People gathered in the church’s community room, which was adorned with vibrant streamers. Over 100 young children eagerly formed a line to enter the party.
Children received candy-filled bags and sat with their parents. Volunteers dressed as elves distributed toys, sparking excitement as children anticipated their surprises.
Santa Claus – or Papá Noel as they call him in Peru – also made an appearance. The children could hardly contain their excitement as they rushed to take pictures with him, sitting on his lap and telling him their Christmas wishes.
Luis Tagan, originally from Guatemala, was with his 3-year-old daughter Fatima, who liked being with Santa and taking pictures with him.
“This is new and different for us. The hot chocolatada with panettone is famous. This is a lovely fraternity,” Tagan said.

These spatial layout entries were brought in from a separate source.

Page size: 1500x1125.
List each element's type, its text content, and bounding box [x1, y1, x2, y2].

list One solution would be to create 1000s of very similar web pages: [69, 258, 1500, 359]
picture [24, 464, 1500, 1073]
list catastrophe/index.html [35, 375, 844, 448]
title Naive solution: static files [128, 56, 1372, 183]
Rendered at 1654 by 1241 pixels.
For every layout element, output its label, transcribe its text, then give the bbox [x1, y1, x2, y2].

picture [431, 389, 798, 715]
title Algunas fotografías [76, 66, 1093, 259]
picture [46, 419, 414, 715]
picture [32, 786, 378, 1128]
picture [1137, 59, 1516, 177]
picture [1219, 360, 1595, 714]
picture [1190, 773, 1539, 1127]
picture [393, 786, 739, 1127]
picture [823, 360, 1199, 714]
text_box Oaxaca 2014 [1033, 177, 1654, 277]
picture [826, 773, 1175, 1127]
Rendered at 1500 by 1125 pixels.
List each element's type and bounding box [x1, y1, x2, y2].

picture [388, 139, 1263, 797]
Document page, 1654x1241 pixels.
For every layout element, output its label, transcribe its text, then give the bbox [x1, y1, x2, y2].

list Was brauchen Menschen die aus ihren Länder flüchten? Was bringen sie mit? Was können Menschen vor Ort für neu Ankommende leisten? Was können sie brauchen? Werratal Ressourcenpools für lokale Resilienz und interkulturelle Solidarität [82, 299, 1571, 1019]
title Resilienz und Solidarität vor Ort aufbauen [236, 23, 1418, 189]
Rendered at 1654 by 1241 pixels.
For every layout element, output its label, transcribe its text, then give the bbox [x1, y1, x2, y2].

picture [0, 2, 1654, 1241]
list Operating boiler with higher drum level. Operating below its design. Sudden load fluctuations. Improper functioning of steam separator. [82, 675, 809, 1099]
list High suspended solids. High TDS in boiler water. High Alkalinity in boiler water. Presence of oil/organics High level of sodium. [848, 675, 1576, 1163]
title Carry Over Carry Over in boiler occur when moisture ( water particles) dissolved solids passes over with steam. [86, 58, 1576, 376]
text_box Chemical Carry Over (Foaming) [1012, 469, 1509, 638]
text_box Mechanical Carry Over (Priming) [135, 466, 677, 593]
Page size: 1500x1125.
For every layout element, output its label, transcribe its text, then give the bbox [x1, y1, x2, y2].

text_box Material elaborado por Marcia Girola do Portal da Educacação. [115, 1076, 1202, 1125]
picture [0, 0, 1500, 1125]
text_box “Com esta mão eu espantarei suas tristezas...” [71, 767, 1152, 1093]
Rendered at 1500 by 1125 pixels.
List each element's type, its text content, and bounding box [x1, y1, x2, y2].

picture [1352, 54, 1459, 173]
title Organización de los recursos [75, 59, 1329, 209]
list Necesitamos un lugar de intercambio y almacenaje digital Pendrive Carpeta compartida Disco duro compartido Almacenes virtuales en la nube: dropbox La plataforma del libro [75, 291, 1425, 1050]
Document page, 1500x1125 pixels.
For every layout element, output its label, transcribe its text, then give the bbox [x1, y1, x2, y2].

The chocolatada isn’t just about the hot cocoa; it’s often served with a slice of panettone, a sweet bread introduced to Peru during the early 1900s by Italian immigrants.
While there are many theories on how the chocolatada tradition originated, it is believed to have been brought over during Spanish colonization in the early 1500s. Over time, the drink evolved into a way to bring people together during the holiday season.
The Peruvian chocolatada is a Christmas party, but it’s also a celebration of culture, community and giving, said Luz Torres, mother of Luz Elizabeth Torres.
“May everything be happiness and prosperity in the coming year,” she said. “And to my Peruvian community, always pray for our country.”